> TEXTE FOURNI
◇ ◇ ◇ ◇

Les conditions de sécurité se sont détériorées depuis l’assassinat de Moïse, l’insécurité grandissante gangrenant la capitale. À Martissant, des gangs occupent des tronçons de la route nationale 2, un axe routier important qui relie quatre des départements du pays et s’étend de Port-au-Prince à la ville des Cayes. Ils terrorisent les usagers par des fusillades, des meurtres, des viols et des kidnappings contre rançon. L’axe est surnommé « route de la mort » par les habitants de la région.

Selon un rapport publié en février par le Réseau national de défense des droits humains (RNDDH), un groupe basé à Port-au-Prince, 3 294 meurtres ont été enregistrés au cours des quatre dernières années.

« Le niveau croissant d’insécurité résulte de l’incapacité des autorités à assurer la sécurité de la population », s’insurge Pierre Esperance, directeur exécutif du groupe.

Roselore Occéan, une commerçante qui a emprunté la route nationale 2 presque tous les jours pendant plus de 20 ans pour s’approvisionner en marchandises pour son commerce, a vécu elle-même une telle situation de terreur. Un beau jour de décembre, elle se trouve à bord d’un bus public pour rejoindre Port-au-Prince.

« Même si nous étions inquiets, l’atmosphère dans le véhicule était très animée », raconte Occéan. « Nous parlions, plaisantions et riions ».

« Le plus important, c’est que je puisse travailler en toute sécurité et que je rentre vivant à la maison ».

◇ ◇ ◇ ◇

> DONNÉES À UTILISER
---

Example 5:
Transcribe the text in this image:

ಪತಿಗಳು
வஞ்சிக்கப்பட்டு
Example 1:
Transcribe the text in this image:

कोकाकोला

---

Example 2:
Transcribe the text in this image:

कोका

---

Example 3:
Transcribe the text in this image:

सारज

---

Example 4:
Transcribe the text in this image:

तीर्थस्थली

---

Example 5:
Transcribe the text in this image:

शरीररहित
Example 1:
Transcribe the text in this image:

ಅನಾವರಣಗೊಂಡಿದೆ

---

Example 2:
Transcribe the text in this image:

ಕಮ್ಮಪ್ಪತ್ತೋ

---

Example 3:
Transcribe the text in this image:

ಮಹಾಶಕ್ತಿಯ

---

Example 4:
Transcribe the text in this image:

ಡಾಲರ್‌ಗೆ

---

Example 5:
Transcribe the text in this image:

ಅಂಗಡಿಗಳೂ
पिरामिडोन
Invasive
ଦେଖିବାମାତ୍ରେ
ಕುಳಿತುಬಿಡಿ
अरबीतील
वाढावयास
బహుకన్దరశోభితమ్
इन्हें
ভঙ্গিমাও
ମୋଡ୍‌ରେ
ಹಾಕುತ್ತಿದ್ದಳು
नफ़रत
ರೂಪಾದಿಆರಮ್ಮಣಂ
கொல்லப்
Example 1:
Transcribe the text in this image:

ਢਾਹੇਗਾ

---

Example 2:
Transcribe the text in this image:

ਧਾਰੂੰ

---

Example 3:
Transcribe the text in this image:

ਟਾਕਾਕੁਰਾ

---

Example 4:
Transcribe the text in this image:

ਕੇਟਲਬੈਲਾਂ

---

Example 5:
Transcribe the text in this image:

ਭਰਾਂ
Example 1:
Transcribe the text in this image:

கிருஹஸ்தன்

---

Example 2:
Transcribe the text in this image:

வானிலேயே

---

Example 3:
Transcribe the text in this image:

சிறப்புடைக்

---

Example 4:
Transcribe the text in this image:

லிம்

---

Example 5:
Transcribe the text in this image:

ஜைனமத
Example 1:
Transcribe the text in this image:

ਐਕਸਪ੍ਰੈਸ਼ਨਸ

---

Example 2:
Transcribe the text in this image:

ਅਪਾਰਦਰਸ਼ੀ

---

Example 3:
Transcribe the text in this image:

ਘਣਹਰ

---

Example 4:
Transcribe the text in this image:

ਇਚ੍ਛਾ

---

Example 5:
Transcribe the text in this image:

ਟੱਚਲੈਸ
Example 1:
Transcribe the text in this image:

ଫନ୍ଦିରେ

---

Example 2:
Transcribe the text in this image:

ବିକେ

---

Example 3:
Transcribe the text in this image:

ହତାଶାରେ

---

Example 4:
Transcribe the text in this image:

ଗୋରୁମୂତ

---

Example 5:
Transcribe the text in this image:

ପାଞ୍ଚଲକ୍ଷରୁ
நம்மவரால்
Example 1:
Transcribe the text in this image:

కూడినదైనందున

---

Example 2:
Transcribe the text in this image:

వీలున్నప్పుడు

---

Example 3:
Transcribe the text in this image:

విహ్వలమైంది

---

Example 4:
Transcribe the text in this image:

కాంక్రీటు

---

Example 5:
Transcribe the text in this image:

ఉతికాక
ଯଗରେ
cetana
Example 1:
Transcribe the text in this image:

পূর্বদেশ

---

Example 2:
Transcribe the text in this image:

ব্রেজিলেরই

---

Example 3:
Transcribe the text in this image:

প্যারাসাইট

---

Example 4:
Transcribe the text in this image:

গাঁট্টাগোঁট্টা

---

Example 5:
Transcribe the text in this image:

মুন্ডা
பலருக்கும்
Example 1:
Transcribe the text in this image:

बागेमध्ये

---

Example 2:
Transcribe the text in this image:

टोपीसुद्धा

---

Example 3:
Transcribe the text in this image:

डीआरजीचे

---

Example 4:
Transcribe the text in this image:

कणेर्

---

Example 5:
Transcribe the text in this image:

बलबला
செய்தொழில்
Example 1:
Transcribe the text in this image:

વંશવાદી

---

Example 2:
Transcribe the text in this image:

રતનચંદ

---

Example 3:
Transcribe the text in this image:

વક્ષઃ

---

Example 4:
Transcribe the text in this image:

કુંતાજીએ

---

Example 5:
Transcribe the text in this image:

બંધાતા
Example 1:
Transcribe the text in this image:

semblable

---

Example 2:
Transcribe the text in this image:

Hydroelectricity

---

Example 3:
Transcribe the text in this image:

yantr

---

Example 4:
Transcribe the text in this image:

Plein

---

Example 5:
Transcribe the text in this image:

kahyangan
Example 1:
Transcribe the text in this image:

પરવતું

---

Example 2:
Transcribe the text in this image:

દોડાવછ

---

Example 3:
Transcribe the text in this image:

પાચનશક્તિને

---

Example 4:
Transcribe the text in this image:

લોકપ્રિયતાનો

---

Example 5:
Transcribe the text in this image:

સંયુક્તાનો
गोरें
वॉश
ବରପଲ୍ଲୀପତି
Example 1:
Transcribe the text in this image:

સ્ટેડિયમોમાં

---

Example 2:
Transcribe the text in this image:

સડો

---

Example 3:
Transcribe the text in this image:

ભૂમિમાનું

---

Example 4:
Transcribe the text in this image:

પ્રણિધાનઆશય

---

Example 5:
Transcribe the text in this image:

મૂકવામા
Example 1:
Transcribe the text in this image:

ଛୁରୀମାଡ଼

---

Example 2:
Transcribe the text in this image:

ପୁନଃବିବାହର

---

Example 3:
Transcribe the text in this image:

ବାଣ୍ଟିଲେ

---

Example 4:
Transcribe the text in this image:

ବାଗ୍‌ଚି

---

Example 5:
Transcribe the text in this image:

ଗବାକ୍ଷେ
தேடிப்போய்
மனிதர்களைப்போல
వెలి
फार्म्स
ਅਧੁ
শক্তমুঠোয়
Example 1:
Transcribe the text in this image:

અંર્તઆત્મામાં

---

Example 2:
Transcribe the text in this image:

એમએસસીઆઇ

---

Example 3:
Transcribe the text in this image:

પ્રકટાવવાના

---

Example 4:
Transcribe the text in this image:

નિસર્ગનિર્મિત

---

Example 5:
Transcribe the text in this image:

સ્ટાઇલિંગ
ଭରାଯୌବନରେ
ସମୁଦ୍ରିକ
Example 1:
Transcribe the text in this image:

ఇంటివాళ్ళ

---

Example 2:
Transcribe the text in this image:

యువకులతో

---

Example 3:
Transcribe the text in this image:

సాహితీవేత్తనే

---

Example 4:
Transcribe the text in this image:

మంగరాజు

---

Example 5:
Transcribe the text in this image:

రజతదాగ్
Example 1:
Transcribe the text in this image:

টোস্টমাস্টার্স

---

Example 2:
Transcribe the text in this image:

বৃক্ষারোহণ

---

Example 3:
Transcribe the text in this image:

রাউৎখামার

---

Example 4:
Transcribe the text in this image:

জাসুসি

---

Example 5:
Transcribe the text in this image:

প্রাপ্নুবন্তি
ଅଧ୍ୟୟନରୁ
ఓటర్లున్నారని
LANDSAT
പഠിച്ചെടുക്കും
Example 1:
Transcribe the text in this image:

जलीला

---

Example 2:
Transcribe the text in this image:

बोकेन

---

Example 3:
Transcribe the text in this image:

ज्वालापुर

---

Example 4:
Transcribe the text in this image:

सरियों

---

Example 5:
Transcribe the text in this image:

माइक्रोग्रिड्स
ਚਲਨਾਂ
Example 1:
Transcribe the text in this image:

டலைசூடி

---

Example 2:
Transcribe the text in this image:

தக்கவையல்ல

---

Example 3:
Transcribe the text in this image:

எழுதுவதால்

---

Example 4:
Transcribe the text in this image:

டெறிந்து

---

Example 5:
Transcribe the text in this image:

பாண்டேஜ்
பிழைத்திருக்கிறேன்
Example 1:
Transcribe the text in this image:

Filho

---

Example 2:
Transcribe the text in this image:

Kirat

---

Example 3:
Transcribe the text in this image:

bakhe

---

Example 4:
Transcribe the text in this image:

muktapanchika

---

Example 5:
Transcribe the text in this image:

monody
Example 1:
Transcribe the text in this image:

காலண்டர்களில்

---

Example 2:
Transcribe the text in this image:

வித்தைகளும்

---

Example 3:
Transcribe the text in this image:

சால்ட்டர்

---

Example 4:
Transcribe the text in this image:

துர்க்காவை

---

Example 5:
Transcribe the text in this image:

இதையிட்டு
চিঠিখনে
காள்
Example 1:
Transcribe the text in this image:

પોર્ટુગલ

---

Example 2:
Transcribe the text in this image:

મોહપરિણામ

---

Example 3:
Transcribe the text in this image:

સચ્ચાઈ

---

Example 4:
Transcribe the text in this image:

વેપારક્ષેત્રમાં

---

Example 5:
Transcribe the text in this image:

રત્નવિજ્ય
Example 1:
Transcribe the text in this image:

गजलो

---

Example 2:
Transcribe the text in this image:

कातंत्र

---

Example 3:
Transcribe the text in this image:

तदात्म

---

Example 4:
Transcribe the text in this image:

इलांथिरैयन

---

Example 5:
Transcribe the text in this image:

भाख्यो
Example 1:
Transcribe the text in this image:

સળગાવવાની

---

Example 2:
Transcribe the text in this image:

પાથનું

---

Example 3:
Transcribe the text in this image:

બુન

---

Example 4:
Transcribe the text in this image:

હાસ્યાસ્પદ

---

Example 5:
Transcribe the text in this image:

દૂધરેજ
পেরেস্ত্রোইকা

◇ ◇ ◇ ◇

> OBJECTIF 1
Mettez sous forme de tableau JSON de chaînes, une chaîne par ligne et sans les lignes vides, la partie de la liste qui va de son début jusqu'à la ligne contenant « சிறப்புடைக் », bornes comprises.
> OBJECTIF 2
Poursuivez le texte sur l'insécurité à Port-au-Prince à partir de l'endroit où il s'arrête.
Le texte et la liste n'ont aucun lien entre eux.

> RÉSULTAT ATTENDU 1
[
  "---",
  "Example 5:",
  "Transcribe the text in this image:",
  "ಪತಿಗಳು",
  "வஞ்சிக்கப்பட்டு",
  "Example 1:",
  "Transcribe the text in this image:",
  "कोकाकोला",
  "---",
  "Example 2:",
  "Transcribe the text in this image:",
  "कोका",
  "---",
  "Example 3:",
  "Transcribe the text in this image:",
  "सारज",
  "---",
  "Example 4:",
  "Transcribe the text in this image:",
  "तीर्थस्थली",
  "---",
  "Example 5:",
  "Transcribe the text in this image:",
  "शरीररहित",
  "Example 1:",
  "Transcribe the text in this image:",
  "ಅನಾವರಣಗೊಂಡಿದೆ",
  "---",
  "Example 2:",
  "Transcribe the text in this image:",
  "ಕಮ್ಮಪ್ಪತ್ತೋ",
  "---",
  "Example 3:",
  "Transcribe the text in this image:",
  "ಮಹಾಶಕ್ತಿಯ",
  "---",
  "Example 4:",
  "Transcribe the text in this image:",
  "ಡಾಲರ್‌ಗೆ",
  "---",
  "Example 5:",
  "Transcribe the text in this image:",
  "ಅಂಗಡಿಗಳೂ",
  "पिरामिडोन",
  "Invasive",
  "ଦେଖିବାମାତ୍ରେ",
  "ಕುಳಿತುಬಿಡಿ",
  "अरबीतील",
  "वाढावयास",
  "బహుకన్దరశోభితమ్",
  "इन्हें",
  "ভঙ্গিমাও",
  "ମୋଡ୍‌ରେ",
  "ಹಾಕುತ್ತಿದ್ದಳು",
  "नफ़रत",
  "ರೂಪಾದಿಆರಮ್ಮಣಂ",
  "கொல்லப்",
  "Example 1:",
  "Transcribe the text in this image:",
  "ਢਾਹੇਗਾ",
  "---",
  "Example 2:",
  "Transcribe the text in this image:",
  "ਧਾਰੂੰ",
  "---",
  "Example 3:",
  "Transcribe the text in this image:",
  "ਟਾਕਾਕੁਰਾ",
  "---",
  "Example 4:",
  "Transcribe the text in this image:",
  "ਕੇਟਲਬੈਲਾਂ",
  "---",
  "Example 5:",
  "Transcribe the text in this image:",
  "ਭਰਾਂ",
  "Example 1:",
  "Transcribe the text in this image:",
  "கிருஹஸ்தன்",
  "---",
  "Example 2:",
  "Transcribe the text in this image:",
  "வானிலேயே",
  "---",
  "Example 3:",
  "Transcribe the text in this image:",
  "சிறப்புடைக்"
]

> RÉSULTAT ATTENDU 2
Arrivés à Martissant, ils se sont retrouvés englués dans un embouteillage. Soudain, des coups de feu retentissent quelque part au loin. Le trafic, lui, a maintenu son allure, mais les bandits ont commencé à tirer dans le tas, visant des véhicules. Touchée par une balle, une femme à côté d’elle est morte sur le coup. Occéan, elle, est tombée sur le plancher entre les sièges. La dernière chose dont elle se souvient, c’est le sort de se réveiller dans un lit d’hôpital, blessée par balle au niveau de la hanche droite.

« J’ai tellement de chance d’être en vie », dit-elle. « Depuis ce jour, je conseille aux gens de ne pas passer par Martissant. Il vaut mieux prendre le chemin le plus long pour être en sécurité ».

Stanley Jean Julien, secrétaire général de Chemin Lumière, Unités et Changements sur 65 Formes, une organisation de défense des droits civiques basée en Haïti, affirme être triste quand il regarde ce qu’est devenu Martissant. À l’en croire, Martissant est cette banlieue autrefois paisible où les gens étaient libres de circuler à leur guise.

« Nous devons promouvoir toutes sortes d’initiatives qui peuvent aider les gens à se sentir à nouveau en sécurité », ajoute Jean Julien.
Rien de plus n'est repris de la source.